[GOAL OF THE EXERCISE]
Update the turbulence notes starting at "Direct numerical simulation" and ending at "eddy simulation (LES)", changing "Kolmogorov scales" to "dissipative scales".

Turbulent vs laminar flow

• Laminar flow is characterized by smooth, parallel layers of fluid with no mixing between the layers
• Turbulent flow, on the other hand, is characterized by chaotic and irregular motion of fluid particles, leading to mixing across layers
• The transition from laminar to turbulent flow is governed by the Reynolds number, which represents the ratio of inertial forces to viscous forces

Turbulence intensity

• Turbulence intensity is a measure of the magnitude of turbulent fluctuations relative to the mean flow velocity
• It is defined as the ratio of the root-mean-square of the turbulent velocity fluctuations to the mean flow velocity
• Higher turbulence intensity indicates stronger turbulent fluctuations and increased mixing in the flow

Turbulent kinetic energy

• Turbulent kinetic energy (TKE) is a measure of the kinetic energy associated with turbulent fluctuations in the flow
• TKE is defined as half the sum of the mean squared turbulent velocity fluctuations
• The production, transport, and dissipation of TKE play a crucial role in the dynamics of turbulent flows

Energy cascade in turbulence

• The energy cascade describes the transfer of energy from larger to smaller scales in turbulent flows
• Energy is introduced into the flow at large scales through external forcing or shear, and is then transferred to smaller scales through the breakdown of large eddies into smaller ones
• At the smallest scales (Kolmogorov scales), the energy is dissipated into heat through viscous effects

Turbulence modeling approaches

• Turbulence modeling is essential for simulating and predicting the behavior of turbulent flows in CFD
• Different approaches to turbulence modeling have been developed, each with its own advantages and limitations
• The choice of turbulence modeling approach depends on factors such as the flow characteristics, computational resources, and desired accuracy

Direct numerical simulation (DNS)

• DNS involves solving the Navier-Stokes equations without any turbulence modeling assumptions
• It resolves all scales of turbulent motion, from the largest eddies down to the Kolmogorov scales
• DNS requires extremely fine spatial and temporal resolution, making it computationally expensive and limited to low Reynolds number flows

Large eddy simulation (LES)

• LES directly resolves the large-scale turbulent eddies while modeling the effects of smaller scales using a subgrid-scale (SGS) model
• It captures more of the turbulent flow physics compared to RANS models, but at a higher computational cost
• LES is suitable for flows with complex geometries and unsteady phenomena, such as flow separation and vortex shedding

Reynolds-averaged Navier-Stokes (RANS)

[DATASET CONTENT]
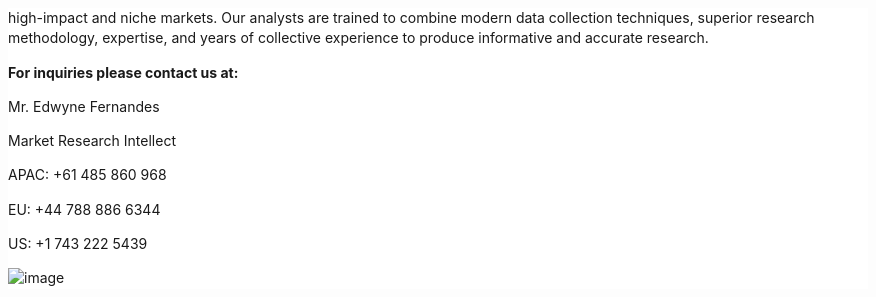 high-impact and niche markets. Our analysts are trained to combine modern data collection techniques, superior research methodology, expertise, and years of collective experience to produce informative and accurate research.</span></p><p><strong>For inquiries please contact us at:</strong></p><p>Mr. Edwyne Fernandes</p><p>Market Research Intellect</p><p>APAC: +61 485 860 968</p><p>EU: +44 788 886 6344</p><p>US: +1 743 222 5439</p>
![image](https://github.com/user-attachments/assets/e2979825-8a70-407b-8dee-70b24e9e5784)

[WRITTEN ANSWER]
Direct numerical simulation (DNS)

• DNS involves solving the Navier-Stokes equations without any turbulence modeling assumptions
• It resolves all scales of turbulent motion, from the largest eddies down to the dissipative scales
• DNS requires extremely fine spatial and temporal resolution, making it computationally expensive and limited to low Reynolds number flows

Large eddy simulation (LES)